Bilindiği gibi Lozan anlaşmasında en önemli konulardan biri Musul ve Kerkük'tür. Türkiye, Lozan görüşmelerinde Mondros anlaşması imzalandığında Musul ve Kerkük'ün Misak-i Milli sınırları içinde olduğunu söyleyerek İngiltere'nin çekilmesini istemiş ama İngiltere, Türkiye'nin isteğini geri çevirmiştir.
Sonuç olarak Lozan'da Musul ve Kerkük bir karara bağlanamadı ve konu Milletler cemiyetine taşındı. İlk görüşme 1924 yılında İstanbul'da Haliç konferansında yapıldı. İngiltere, konferansta Musul ve Kerkük dışında Hakkâri'yi de isteyince anlaşma sağlanamadı.
Haliç'te anlaşma sağlanamaması üzerine İngiltere, Türkiye'yi tehdit ederek isteklerini kabul ettirebileceğini düşündü ama çok yanıldı. İngiltere'nin tehdidine aynı tonda cevap vererek eğer bağımsızlığımıza yönelik bir girişim olursa tüm önlemleri alacağını ve karşılık verileceğini söyledi.
İngilizler, Türkiye'nin bu dik duruşu karşısında geri adım attılar ve herhangi bir girişimde bulunmadılar. Haliç konferansında çözülemeyen mesele 1926 yılında Milletler Cemiyeti Yüksek Adalet divanına taşındı ve 5 Haziran 1926 tarihinde imzalanan Ankara anlaşmasıyla Musul ve Kerkük, Irak yönetimine bırakıldı.
Dünkü MGK toplantısında geçen "anlaşmalardan doğan hakkımızı kullanırız" cümlesinde söz edilen anlaşma 1926 yılında imzalanan Ankara anlaşmasıdır.

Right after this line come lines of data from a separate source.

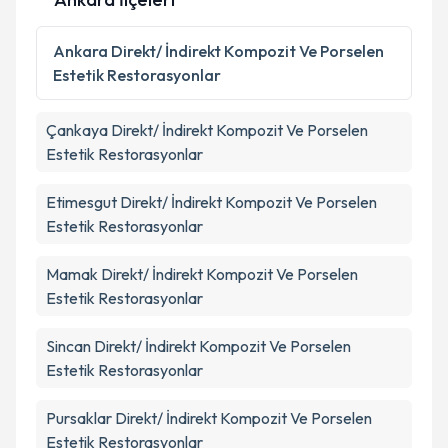
Kişisel verilerimin işlenmesine ilişkin
Aydınlatma
Metni
'ni okudum ve kişisel verilerimin belirtilen
Ankara
Direkt/ İndirekt Kompozit Ve Porselen
kapsamda işlenmesini kabul ediyorum.
Estetik Restorasyonlar
Takvim Talebini Gönder
Çankaya
Direkt/ İndirekt Kompozit Ve Porselen
Estetik Restorasyonlar
Etimesgut
Direkt/ İndirekt Kompozit Ve Porselen
Estetik Restorasyonlar
Mamak
Direkt/ İndirekt Kompozit Ve Porselen
Estetik Restorasyonlar
Sincan
Direkt/ İndirekt Kompozit Ve Porselen
Estetik Restorasyonlar
Pursaklar
Direkt/ İndirekt Kompozit Ve Porselen
Estetik Restorasyonlar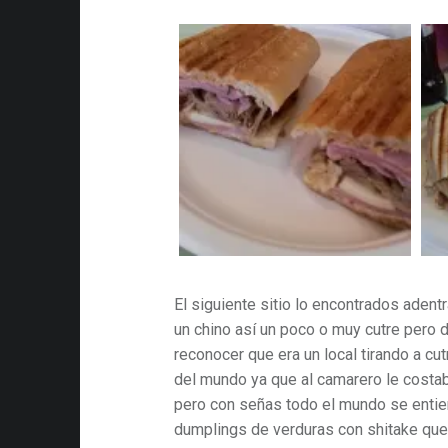
El siguiente sitio lo encontrados aden
un chino así un poco o muy cutre pero 
reconocer que era un local tirando a cut
del mundo ya que al camarero le costab
pero con señas todo el mundo se enti
dumplings de verduras con shitake qu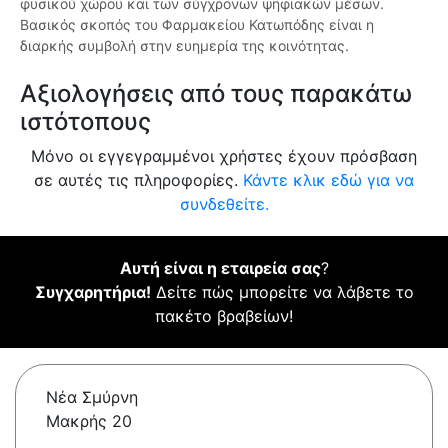
φυσικού χώρου και των σύγχρονων ψηφιακών μέσων.
Βασικός σκοπός του Φαρμακείου Κατωπόδης είναι η
διαρκής συμβολή στην ευημερία της κοινότητας.
Αξιολογήσεις από τους παρακάτω
ιστότοπους
Μόνο οι εγγεγραμμένοι χρήστες έχουν πρόσβαση
σε αυτές τις πληροφορίες.
Κάντε κλικ εδώ για να
συνδεθείτε.
Αυτή είναι η εταιρεία σας
?
Συγχαρητήρια!
Δείτε πώς μπορείτε να λάβετε το
πακέτο βραβείων!
Νέα Σμύρνη
Μακρής 20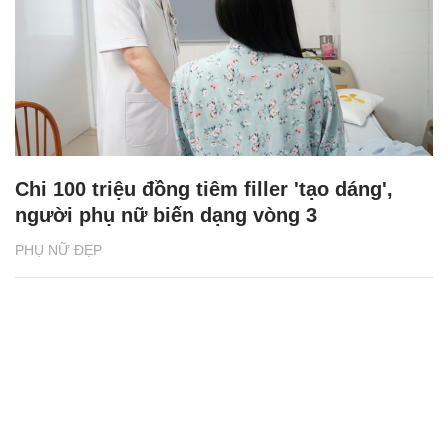
Chi 100 triệu đồng tiêm filler 'tạo dáng',
người phụ nữ biến dạng vòng 3
PHỤ NỮ ĐẸP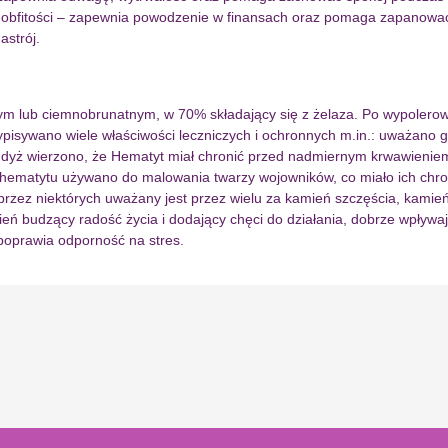
em obfitości – zapewnia powodzenie w finansach oraz pomaga zapano
astrój.
nym lub ciemnobrunatnym, w 70% składający się z żelaza. Po wypolerow
zypisywano wiele właściwości leczniczych i ochronnych m.in.: uważano 
ż wierzono, że Hematyt miał chronić przed nadmiernym krwawieniem i 
 hematytu używano do malowania twarzy wojowników, co miało ich chro
ez niektórych uważany jest przez wielu za kamień szczęścia, kamień z
ień budzący radość życia i dodający chęci do działania, dobrze wpły
poprawia odporność na stres.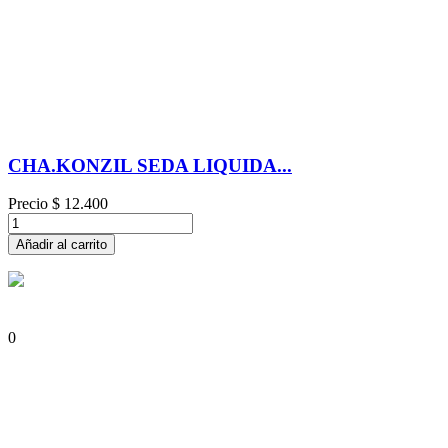
CHA.KONZIL SEDA LIQUIDA...
Precio
$ 12.400
Añadir al carrito
0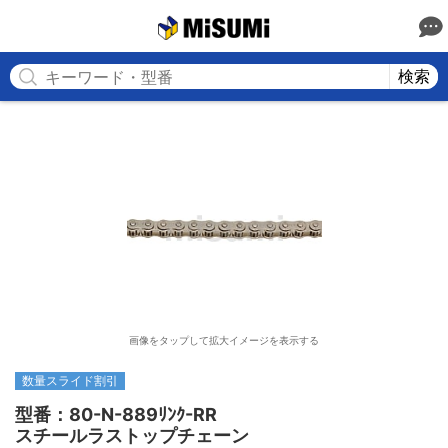
MISUMI
検索
画像をタップして拡大イメージを表示する
数量スライド割引
型番：80-N-889ﾘﾝｸ-RR

スチールラストップチェーン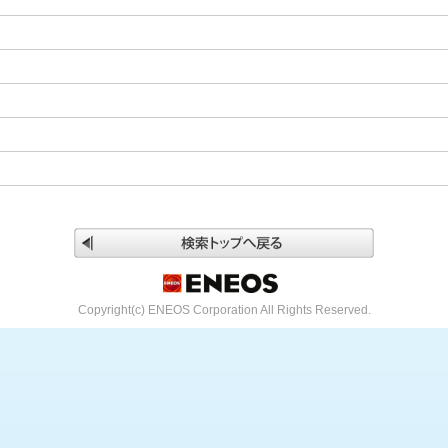
Copyright(c) ENEOS Corporation All Rights Reserved.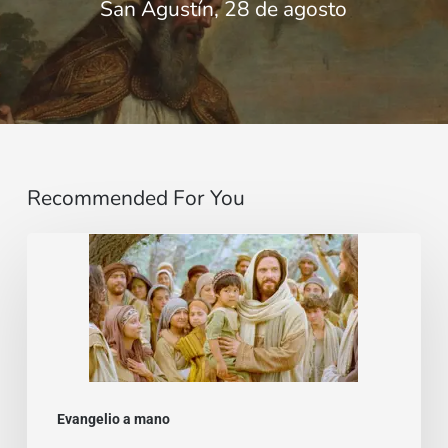
San Agustín, 28 de agosto
Recommended For You
El
Himno
de
la
alegría
(Mt
Evangelio a mano
11: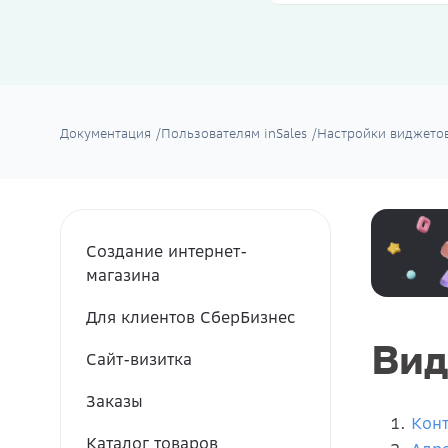
Документация
/
Пользователям inSales
/
Настройки виджето
Создание интернет-
магазина
Для клиентов СберБизнес
Вид
Сайт-визитка
Заказы
Конт
Каталог товаров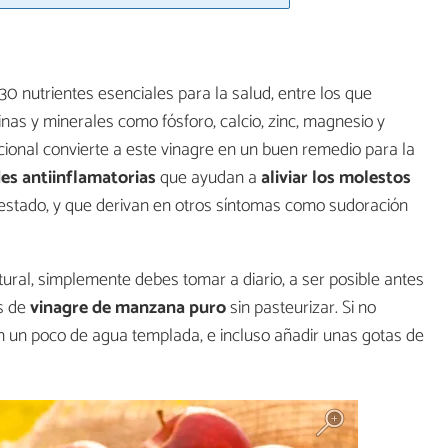
0 nutrientes esenciales para la salud, entre los que
nas y minerales como fósforo, calcio, zinc, magnesio y
icional convierte a este vinagre en un buen remedio para la
es antiinflamatorias
que ayudan a
aliviar los molestos
estado, y que derivan en otros síntomas como sudoración
ural, simplemente debes tomar a diario, a ser posible antes
s de
vinagre de manzana puro
sin pasteurizar. Si no
en un poco de agua templada, e incluso añadir unas gotas de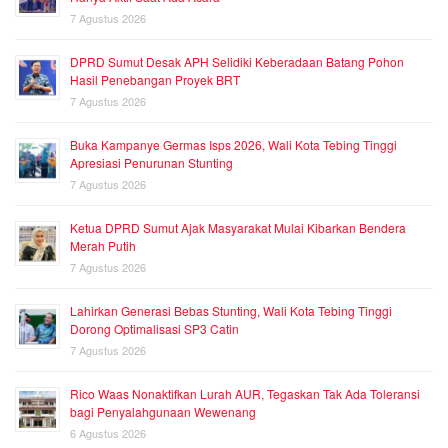
7 Agustus 2026
DPRD Sumut Desak APH Selidiki Keberadaan Batang Pohon
Hasil Penebangan Proyek BRT
7 Agustus 2026
Buka Kampanye Germas Isps 2026, Wali Kota Tebing Tinggi
Apresiasi Penurunan Stunting
7 Agustus 2026
Ketua DPRD Sumut Ajak Masyarakat Mulai Kibarkan Bendera
Merah Putih
7 Agustus 2026
Lahirkan Generasi Bebas Stunting, Wali Kota Tebing Tinggi
Dorong Optimalisasi SP3 Catin
7 Agustus 2026
Rico Waas Nonaktifkan Lurah AUR, Tegaskan Tak Ada Toleransi
bagi Penyalahgunaan Wewenang
6 Agustus 2026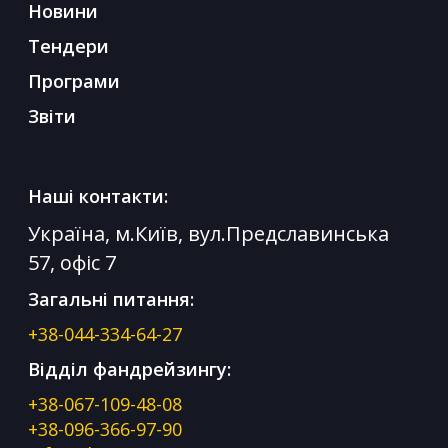
Новини
Тендери
Програми
Звіти
Наші контакти:
Україна, м.Київ, вул.Предславинська
57, офіс 7
Загальні питання:
+38-044-334-64-27
Відділ фандрейзингу:
+38-067-109-48-08
+38-096-366-97-90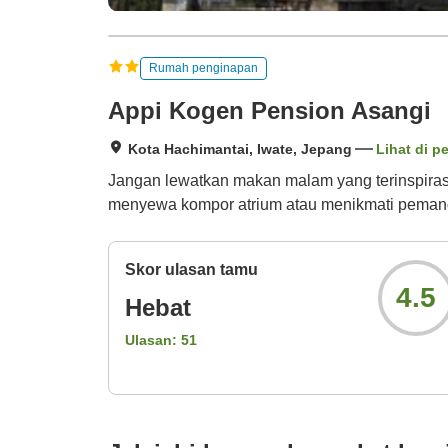
Rumah penginapan
Appi Kogen Pension Asangi
Kota Hachimantai, Iwate, Jepang
Lihat di p
Jangan lewatkan makan malam yang terinspirasi
menyewa kompor atrium atau menikmati pemand
Skor ulasan tamu
4.5
Hebat
Ulasan:
51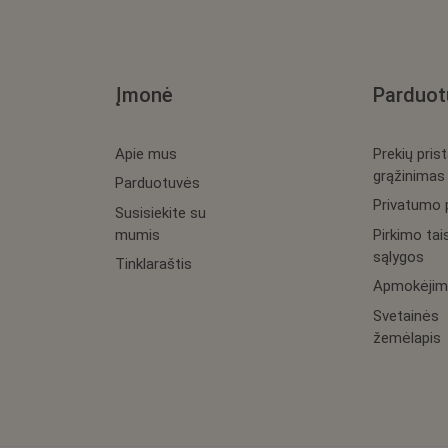
Įmonė
Parduot
Apie mus
Prekių pris
grąžinimas
Parduotuvės
Privatumo p
Susisiekite su
mumis
Pirkimo tais
sąlygos
Tinklaraštis
Apmokėjim
Svetainės
žemėlapis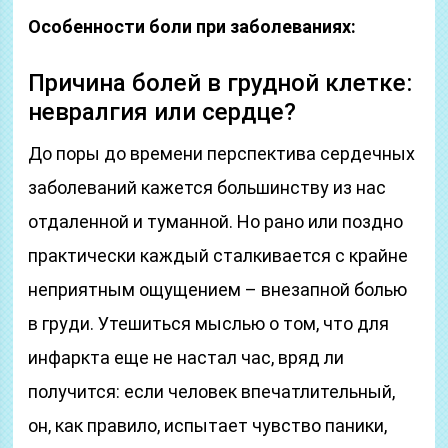
Особенности боли при заболеваниях:
Причина болей в грудной клетке:
невралгия или сердце?
До поры до времени перспектива сердечных
заболеваний кажется большинству из нас
отдаленной и туманной. Но рано или поздно
практически каждый сталкивается с крайне
неприятным ощущением – внезапной болью
в груди. Утешиться мыслью о том, что для
инфаркта еще не настал час, вряд ли
получится: если человек впечатлительный,
он, как правило, испытает чувство паники,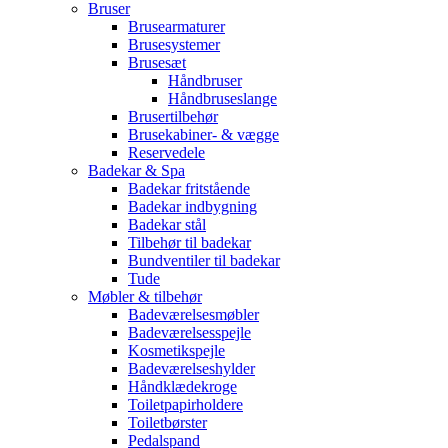
Bruser
Brusearmaturer
Brusesystemer
Brusesæt
Håndbruser
Håndbruseslange
Brusertilbehør
Brusekabiner- & vægge
Reservedele
Badekar & Spa
Badekar fritstående
Badekar indbygning
Badekar stål
Tilbehør til badekar
Bundventiler til badekar
Tude
Møbler & tilbehør
Badeværelsesmøbler
Badeværelsesspejle
Kosmetikspejle
Badeværelseshylder
Håndklædekroge
Toiletpapirholdere
Toiletbørster
Pedalspand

Peki, Ankara anlaşmasına göre haklarımız neler?
Anlaşmanın 5. Maddesine göre 29 Ekim 1924 tarihinde Milletler cemiyetinde çizilen Türkiye – Irak sınırını (Brüksel sınır çizgisi) resmi sınır olarak kabul etmiştir ve iki devlette bu sınırı bozmayacağına garanti vermiştir.
Anlaşmanın 10. Maddesine göre Türkiye ve Irak, sınırlarına sıçrayabilecek bir tehlike karşısında sınırdan 75 km derinlikte askeri harekât yapma hakkına sahiptir. Yani Türkiye, egemenliğini tehdit eden bir durum olursa Irak topraklarına 75 km girebilir.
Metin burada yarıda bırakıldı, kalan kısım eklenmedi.